16 Dec 2009

The Digital Week

No Comments Digital & Social Media

It’s time for our last dip into digital of 2009. Here’s what our DigiMites have been thinking about over the last seven days. (Originally posted at Clicking & Screaming.)

Vevo

Meet Vevo, the supposed MTV for the 21st century. Universal and Sony have teamed up to counteract the demise of the “physical” music industry by moving videos online and away from television. Seems logical enough.

It’s had little impact so far in the UK (hardly surprising – the videos aren’t actually available here), but looks a neat enough site. It is quite social, offering user playlists and various commenting, voting and favouriting mechanisms. Of course, to musical outcasts like myself, it’s just another cog in the machine. After a good few minutes of searching for bands from the more commercial end of my spectrum I found absolutely nothing.

We don’t believe in ghosts

Every now and again the question we love to hate drops into a conversation: how about you write my blog for me? The theoretical debate rages even more regularly and Neville Hobson has posted again on this topic. He sees the issue of ghost blogging in much the same way as Porter Novelli and that is that we just aren’t going to get involved.

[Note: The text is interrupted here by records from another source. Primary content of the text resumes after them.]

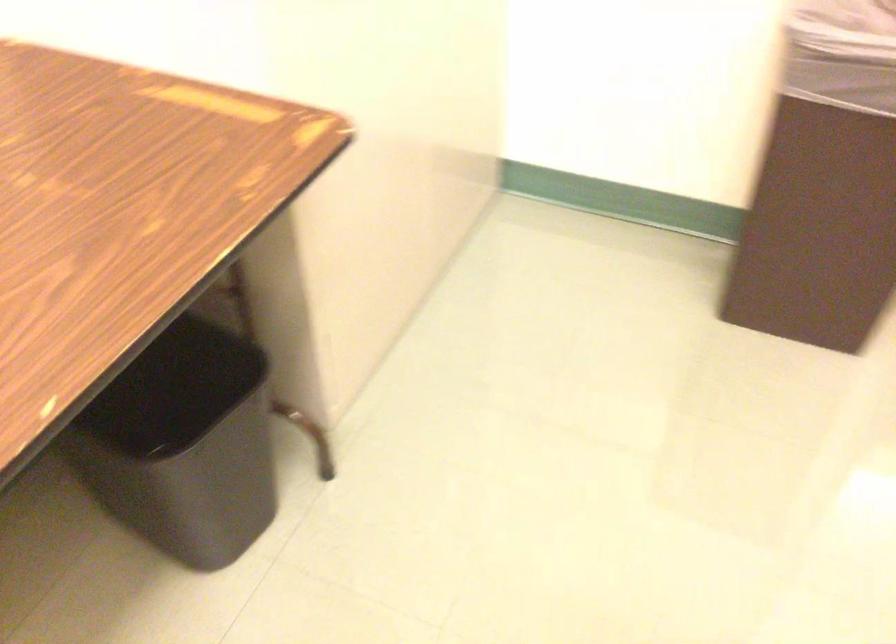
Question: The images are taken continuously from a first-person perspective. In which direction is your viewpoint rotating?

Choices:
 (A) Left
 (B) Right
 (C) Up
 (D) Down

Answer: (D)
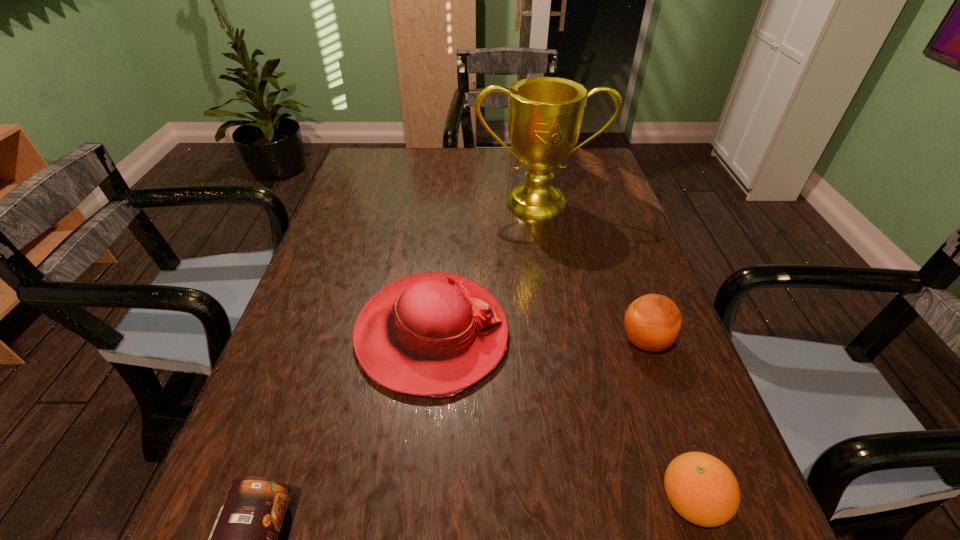
Identify the location of object located in the left edge section of the desktop. (433, 334).

I want to click on award situated at the right edge, so click(545, 114).

Locate an element on the screen. object located in the near right corner section of the desktop is located at coordinates (702, 489).

Where is `free space at the far edge of the desktop`? The height and width of the screenshot is (540, 960). free space at the far edge of the desktop is located at coordinates (483, 151).

What are the coordinates of `vacant space at the left edge of the desktop` in the screenshot? It's located at (209, 502).

You are a GUI agent. You are given a task and a screenshot of the screen. Output one action in this format:
    pyautogui.click(x=<x>, y=<y>)
    Task: Click on the blank area at the right edge
    This screenshot has width=960, height=540.
    Given the screenshot: What is the action you would take?
    pyautogui.click(x=642, y=291)

In the image, there is a desktop. At what (x,y) coordinates should I click in order to perform the action: click on free space at the far left corner. Please return your answer as a coordinate pair (x, y). This screenshot has height=540, width=960. Looking at the image, I should click on (362, 171).

I want to click on vacant space at the far right corner of the desktop, so click(587, 154).

The height and width of the screenshot is (540, 960). I want to click on free space between the hat and the farther orange, so click(x=539, y=338).

I want to click on vacant space in between the shorter orange and the taller orange, so click(x=668, y=421).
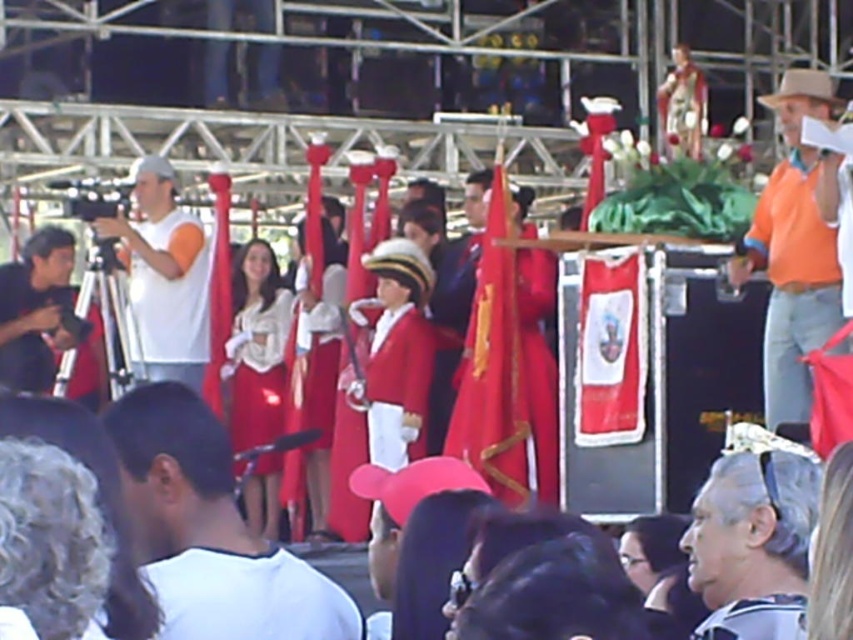
You are a photographer at the event and want to capture both the shiny blue suit at center and the brown leather cowboy hat at upper right in your shot. Which object is narrower so you can frame them appropriately?

The shiny blue suit at center is narrower than the brown leather cowboy hat at upper right, so you should frame the shot to accommodate the narrower width of the shiny blue suit at center while still including the brown leather cowboy hat at upper right.

You are a photographer standing at the back of the event. You want to take a photo that includes both the matte white blouse at center and the brown leather cowboy hat at upper right. Considering their distance apart, will you need to zoom in or out to frame both subjects properly?

The matte white blouse at center is 75.46 feet away from the brown leather cowboy hat at upper right. To frame both subjects properly, you would need to zoom out to capture the entire distance between them in the photo.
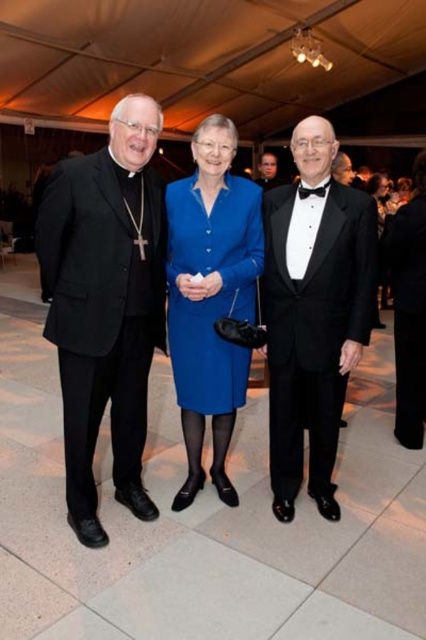
Is matte blue dress at center above black satin bow tie at center?

No.

Who is taller, matte blue dress at center or black satin bow tie at center?

With more height is matte blue dress at center.

Is point (221, 410) farther from camera compared to point (298, 189)?

Yes, it is behind point (298, 189).

This screenshot has width=426, height=640. I want to click on matte blue dress at center, so click(210, 298).

Can you confirm if black satin tuxedo at right is bigger than smooth black suit at center?

No, black satin tuxedo at right is not bigger than smooth black suit at center.

Measure the distance from black satin tuxedo at right to smooth black suit at center.

The distance of black satin tuxedo at right from smooth black suit at center is 9.49 feet.

Is point (423, 275) closer to camera compared to point (268, 179)?

Yes, it is.

At what (x,y) coordinates should I click in order to perform the action: click on black satin tuxedo at right. Please return your answer as a coordinate pair (x, y). Looking at the image, I should click on (408, 316).

Which is more to the right, matte black suit at center or black matte suit at left?

matte black suit at center is more to the right.

Who is more distant from viewer, (x=40, y=250) or (x=89, y=456)?

The point (x=89, y=456) is more distant.

Between point (121, 157) and point (129, 506), which one is positioned behind?

The point (129, 506) is more distant.

At what (x,y) coordinates should I click in order to perform the action: click on matte black suit at center. Please return your answer as a coordinate pair (x, y). The width and height of the screenshot is (426, 640). Looking at the image, I should click on (106, 304).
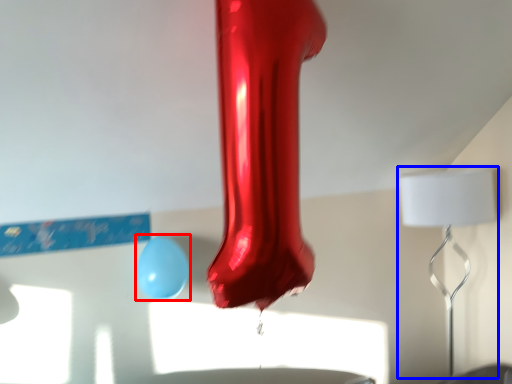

When not disclosed, ghost blogging is duplicitous. When transparent, it’s pointless. Kicking off a blog isn’t something to be taken too lightly and if you’re unable to make the creative or time commitment then you should consider focusing your efforts elsewhere.

As Neville notes, the real benefits of blogging are the people you meet, the comments and interaction you achieve, the joy of writing and being read. Ghost blogging undermines all that and turns blogging into nothing but a ticked box. Please don’t bother.

Guardian hits the iPhone

I love my iPhone and, frankly, I love The Guardian. With iPhone apps flying about like nobody’s business, the two were bound to meet sooner rather than later and they’ve done so in impressive fashion. The Guardian launched its application earlier this week and they’ve done a really good job.

For £2.39 (most other newspaper apps are free), this app offers a smartphone-optimised version of the newspaper, offline browsing (like Spotify – awesome), support for the paper’s excellent audio content and, currently, no ads. Readers can share items to Facebook and browse by author. Being a real football bod, that’s my favourite bit.

I’ve linked to TechCrunch‘s report above, and Econsultancy has reviewed the app too. From my brief time with it, I think it’s a cracking effort. It seems steep at £2.39 but the price is an interesting nod towards the many and various possible “futures of the newspaper”. Perhaps free websites and paid mobile versions are the way forward.

NewsNow ditches titles

In somewhat related news, the news aggregator site NewsNow has decided to stop linking to mainstream media titles. The Newspaper Licensing Authority has been making big moves to get its game in order online and has faced significant opposition. Now it has failed to reach an agreement with NewsNow over online ‘clippings’ from newspapers.

NewsNow is understandably uneasy about its clash with the NLA, and believes the legal case it would have faced was flaky. The readiness of newspapers to shun traffic in this way (see Rupert Murdoch) never fails to surprise me, but this could be the beginning of a new approach for NewsNow. A back to basics version aggregating quality, unregulated free news sources would be a service with which we could all get on board.

My name’s Chris and I’m a miserable sod

ZDLR

I don’t like The X-Factor. I don’t like what it stands for, what it represents for society and the music industry, or the drab, sanitised music it churns out. And yet the internet is abuzz with revolution – and I’m not in agreement.

In apparent protest against Simon Cowell’s sub-bubblegum behemoth, Facebookers and downloaders everywhere are jumping on the anti-bandwagon and are in the throes of a campaign to prevent whichever patholigical Topman customer won the karaoke contest this year from becoming Christmas number one – by downloading Killing In The Name by Rage Against The Machine.

I quite like Rage, but I won’t be downloading the song because I fail to see how genuinely liking revolutionary music maps onto caring what’s Christmas number one. The two are mutually exclusive. Add in the probability that the whole thing’s been orchestrated from within the music industry in which Cowell is so powerful and the whole thing becomes repulsive.

It would be cool if genuine RATM fans didn’t buy the song. They have no place in the charts and should be proud of that.  </rant>

So, on that cheery and festive note, that’s it for 2009. Have a very merry Christmas and a spectacular new year.